Augsburger Allgemeine (Land West)
Im Reich der Naturburschen
In der Waldregion Värmland entfliehen Urlauber dem Rest der Welt. Aber die Einsamkeit täuscht – irgendwo verstecken sich immer neugierige Beobachter
Würde jemand in Värmland morgens aufwachen, aus seiner Hütte steigen und einfach nur geradeaus gehen, würde er bei seiner Wanderung wohl kaum einen anderen Menschen treffen. Er streift durch Wälder voll kräftigem Grün und skandinavischer Wildnis. Vorbei an den Pfaden wilder Tiere und den unzähligen Seen Värmlands.

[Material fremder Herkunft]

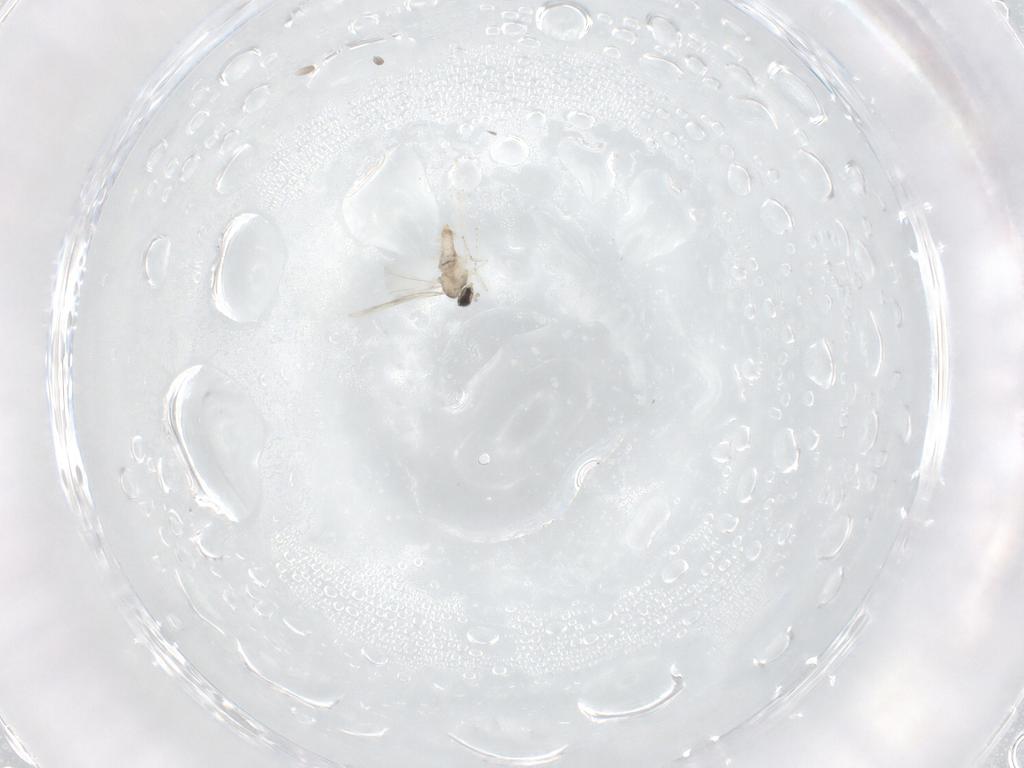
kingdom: Animalia
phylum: Arthropoda
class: Insecta
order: Diptera
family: Cecidomyiidae
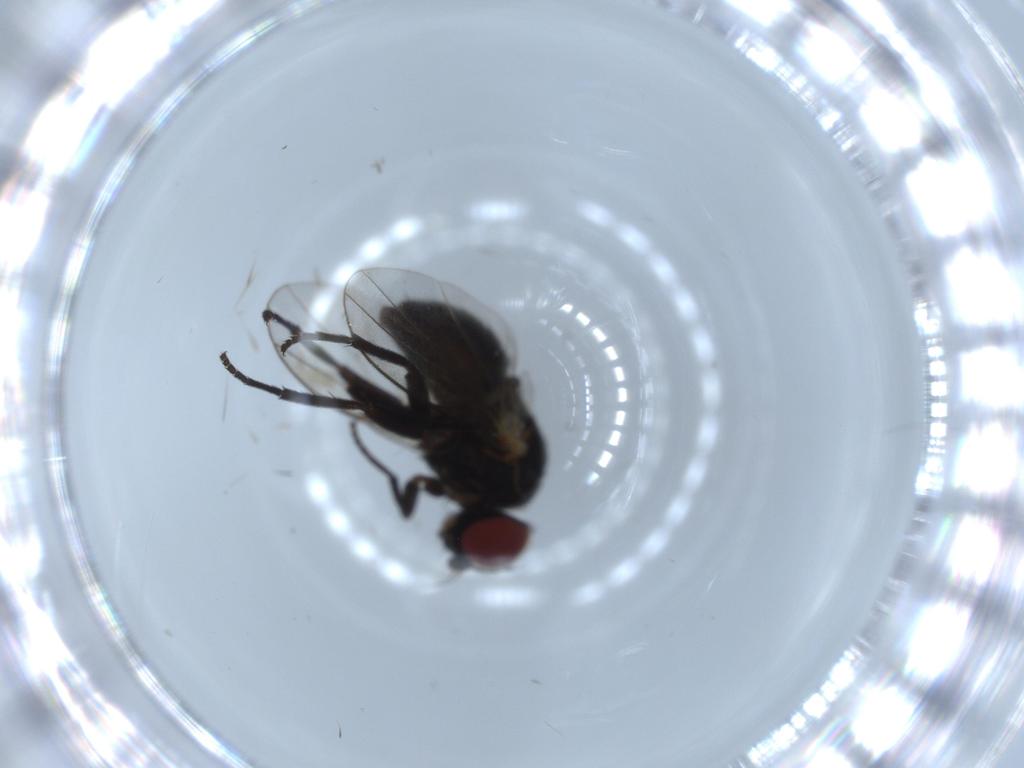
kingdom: Animalia
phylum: Arthropoda
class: Insecta
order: Diptera
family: Agromyzidae
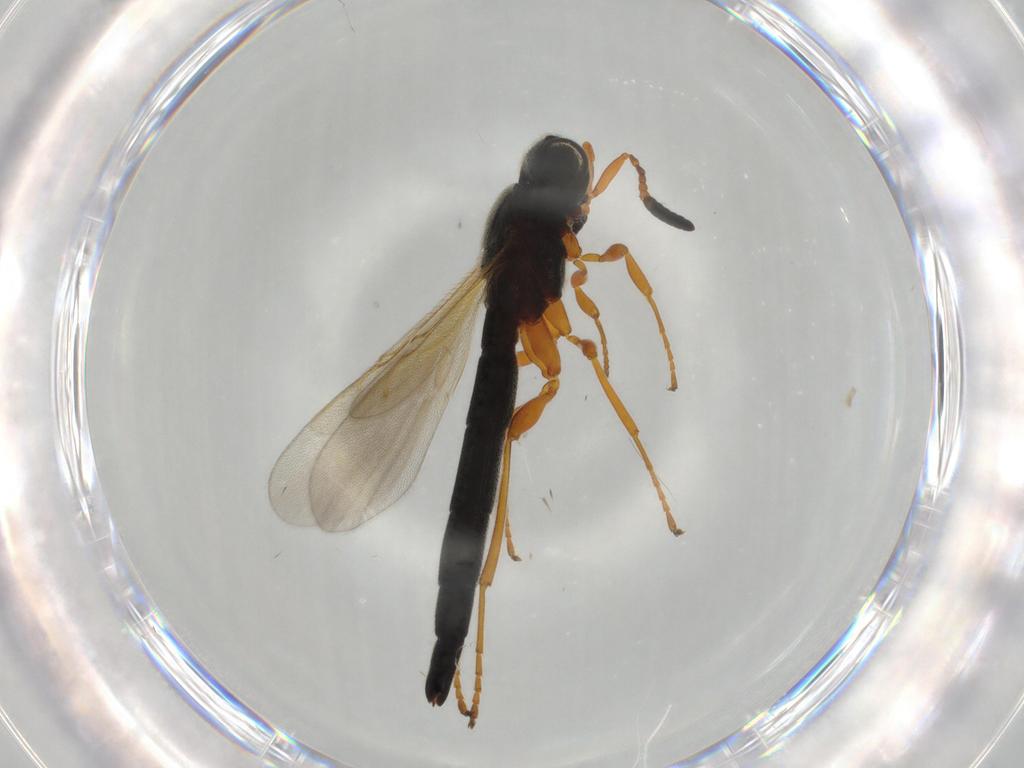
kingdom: Animalia
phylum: Arthropoda
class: Insecta
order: Hymenoptera
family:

Värmland, das „warme Land“in der schwedischen Landessprache. Doch besser lässt sich „varm“als gemütlich oder herzlich übersetzen. Auf eine seltsame Weise vermittelt die Wildnis ein Gefühl der Geborgenheit. Dichte Baumreihen schirmen einen bei Wanderungen durch den Wald von der Außenwelt ab. Weicher Boden, bestreut von Fichtennadeln und Birkenblättern, dämpft das Geräusch der eigenen Schritte. Und man ist allein. Allein mit seinen Gedanken, allein mit der Natur. Oder nicht so alleine, wie man vielleicht glaubt. Aber dazu später mehr.
Über die ganze schwedische Region Värmland, ein Gebiet so groß wie Thüringen, verteilen sich 280000 Menschen. Denen zu entfliehen, ist keine Herausforderung. Die Värmland-Schweden sind darin wahre Meister. Beinahe jeder Zweite hat eine kleine Sommerhütte irgendwo im Wald, einen Rückzugsort in der Wildnis. Einige gehen sogar so weit, sich komplett vom Stadtleben zu verabschieden. Einer davon ist Thomas Peterson. Der sportliche Schwede hatte für seinen Geschmack schon genügend Aufregung im Leben. Jahrelang war der große, muskulöse Mann mit kurz geschorenem Haar beim schwedischen Militär, hatte mehrere Einsätze im Ausland, etwa in Afghanistan. Nach dem Ende seiner Militärzeit sehnte er sich nach seiner Heimat, Värmland. Seinen Lebensunterhalt wollte er zunächst als Zimmermann bestreiten – seine Familie schenkte ihm ein Waldstück, aus dem er sein Holz holen konnte. Aber Thomas sah in dem Stück Wildnis mehr als nur eine Holz-Quelle. „Ich fing an, im Wald einen Baumstamm auf den nächsten zu schichten. Und damit habe ich einfach weitergemacht“, sagt er. Inzwischen ist das mehr als zehn Jahre her. Die Hütten, die er im Lauf der Jahre gebaut hat, vermietet er an Touristen. „Naturbyn“, nennt er seine kleine Waldsiedlung, auf Deutsch Naturdorf.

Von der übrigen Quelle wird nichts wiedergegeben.